Love your work, Jonathan, but like Johannes, I'd urge a bit more refining of categories here. It's great that you're pushing us to reconfigure what we mean by "text," and provocatively suggesting that text and paratext are one. But can we argue, for example, that students who read only the reviews know the literary text? Yes, those short takes constitute THEIR textual knowledge, but don't we have to distinguish varieties of our overarching term "text" in these cases? (I like that you at least call it 'a' text at the end.) But after all, your own careful reading of Genette revealed the "Orientalist spectacle" that you might not know about through internet summaries or reviews--that primary text is necessary. Even if we hate paratexts like the C Me Dance trailer, don't we need someone to do the work of analyzing the whole messy text to be accurate about what's going on there? Yes, the trailer "creates a text that has meaning for [you]," but can this be conflated with the movie text? You, as a poaching reader, say "basta" after viewing the trailer; great example of how readers in fact create texts. But we still need a term for the species of text that is the movie--that for you is a text not actualized, a potentiality. I agree that some paratexts are not really paratexts, so linked are they to the primary text. I've argued this about Junot Diaz's footnotes in The Brief Wondrous Life of Oscar Wao, despite their position at the bottom of the page. Here I would agree, as you say, the paratext has lost its function as a paratext but now this has occurred because of substitution--it was enough for you. But trailers, although strongly linked rhetorically and on multiple levels to films, are still separate, albeit interlinked entities. So let's work on some subcategories of the term "text"to analyze our way around this minefield, while still keeping your point about the overlapping textuality in your actualization of this trailer text. "Anterior text" or "pre-text" are iffy because chronological distinctions are being effaced in both consumption and production. "Primary" perhaps? You could argue that primary and secondary are reversed here for you as a viewer. Let's find some terms that help us to distinguish levels of textual interaction, rather than the increasingly amorphous word "text."

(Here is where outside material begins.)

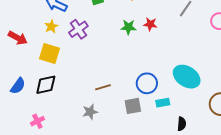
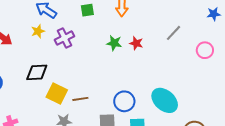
yellow square: (49, 54) -> (57, 93), moved
black diamond: (46, 85) -> (37, 72), moved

Ellen, thanks. But I think Barthes' work-text distinction offers us the answer. Sure, a student who has only read a review hasn't read the *work*, but for them the review is the *text*. Part of this stems, though, from my own interest in analyzing textuality, which is to understand what work texts do in society. Thus, my interest is in what version(s) of the text are picked up by popular culture and audiences, an interest which ultimately doesn't mind too much whether the audience is reading it "wrong", "incorrectly," and/or insufficiently. Take Twilight, for instance, or The Hobbit, both of which mean a variety of things to popular culture, and serve certain roles and purposes, many of which stem from trailers and hype by large number of "audiences" who aren't watching the films or reading the books, nor will they ever do so. It could be easy to write those readings off as "wrong," but if thousands or millions of people are creating meanings about those films based on those paratexts, then the text for a great many people is entirely paratextually-generated. The work itself will often enjoy special treatment and a special place at the top of a value hierarchy, but only for some viewers.